Proseando : A CARA DO PAI
Um metro e noventa de altura. Noventa e dois quilos. Mais branco do que o leite. Quase transparente. Por isso, braços e pernas escancaravam cartografias arteriais. Os cabelos e a barba imitavam fios de sol; os olhos, o céu desanuviado. Devido à compleição europeia recebeu, na infância, a alcunha de Alemão.
Alemão casou-se com anamoradinha do jardim de infância: a ruivinha de olhos arredondados, quase tão branca quanto ele. Nas bodas de algodão ela engravidou, tornando-o o homem mais feliz do mundo.
Na 37ª semana a bolsa arrebentou. Desesperado com o dilúvio colocou-a no automóvel e acelerou até o hospital. Assim que a conduziram à sala de cirurgia, ligou para o melhor amigo.
– Ela já entrou na sala de parto. Vem depressa, por favor!
O amigo não demorou. Encontrou Alemão roendo unhas, andando de lá pra cá, de cá pra lá, choramingando preocupações.
– Tudo vai correr bem. Fique tranquilo.
– Deus te ouça. Queria alguém da família, mas nossos pais morreram. Somos filhos únicos. Obrigado por ter vindo.
Nasciam poucas crianças naquela cidade. Naquele dia, por exemplo, apenas duas parturientes.
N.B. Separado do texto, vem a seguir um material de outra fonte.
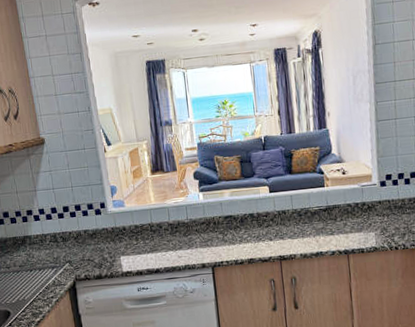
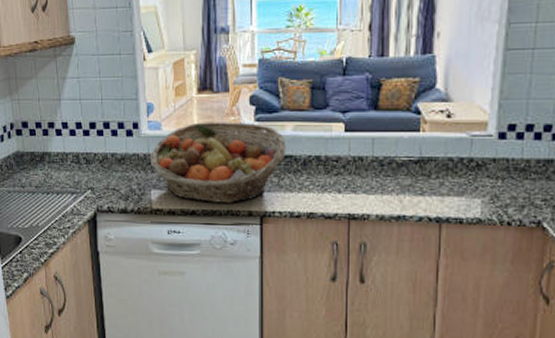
fruit basket: none [116,193,227,261] -> present [149,122,286,203]

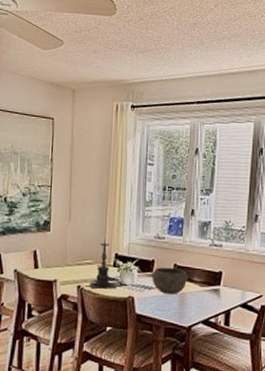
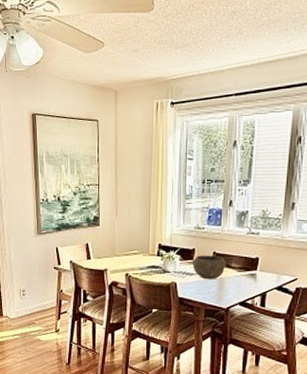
candle holder: present [89,237,116,289] -> none [136,230,160,276]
– Será que vai ter a minha cara?
– Tá querendo ser pai de filho feio? Tomara que puxe a mãe.
Alemão resmungou.
– Relaxa, rapaz. Relaxa. Se continuar nervoso vão internar você.
Para distraí-lo, o amigo desfiou política, futebol, e outros assuntos. Durante a tagarelice, a enfermeira apareceu com o pacotinho nos braços. Sorriu para ambos e perguntou:
– Quem é o pai?
– Sou eu! Sou eu! Deixe-me pegar no colo!
A enfermeira negou e, com afabilidade, pediu para que observasse o filho através do vidro da maternidade. Alemão e o amigo espremeram o nariz na placa divisória, acompanhando a enfermeira desembrulhar o herdeiro.
Alemão chorou soluços quando viu o menino mexendo perninhas e bracinhos.
– Meu filho! Como é lindo o meu filho! É a cara do pai!
O amigo atentou para pequeno detalhe:
– Tem olhos nipônicos. Não é seu filho.
– Repita isso que arranco seus dentes. Tá insinuando que minha ruivinha pulou cerca? Por ela ponho a mão no fogo.
Alemão esbravejava e reavaliava o menino. Em razão da gritaria, a enfermeira reapareceu pedindo silêncio.
– Tem certeza que é filho dele? Meu amigo não tem olhos puxados.
Ela fez a comparação e enrubesceu. Explicou que, sem dúvida, ocorrera um engano. Havia outro parto. O filho seria o outro. Depois, deixou o ambiente e voltou circunspecta, com a outra criança no colo. Não disse um “a”. Sem tirar a manta, colocou o recém-nascido na incubadora e desapareceu. Aos poucos, os movimentos do bebê o desembrulharam.
Alemão arregalou os olhos, ficou boquiaberto e desmaiou quando viu que a criança era um lindo… negrinho.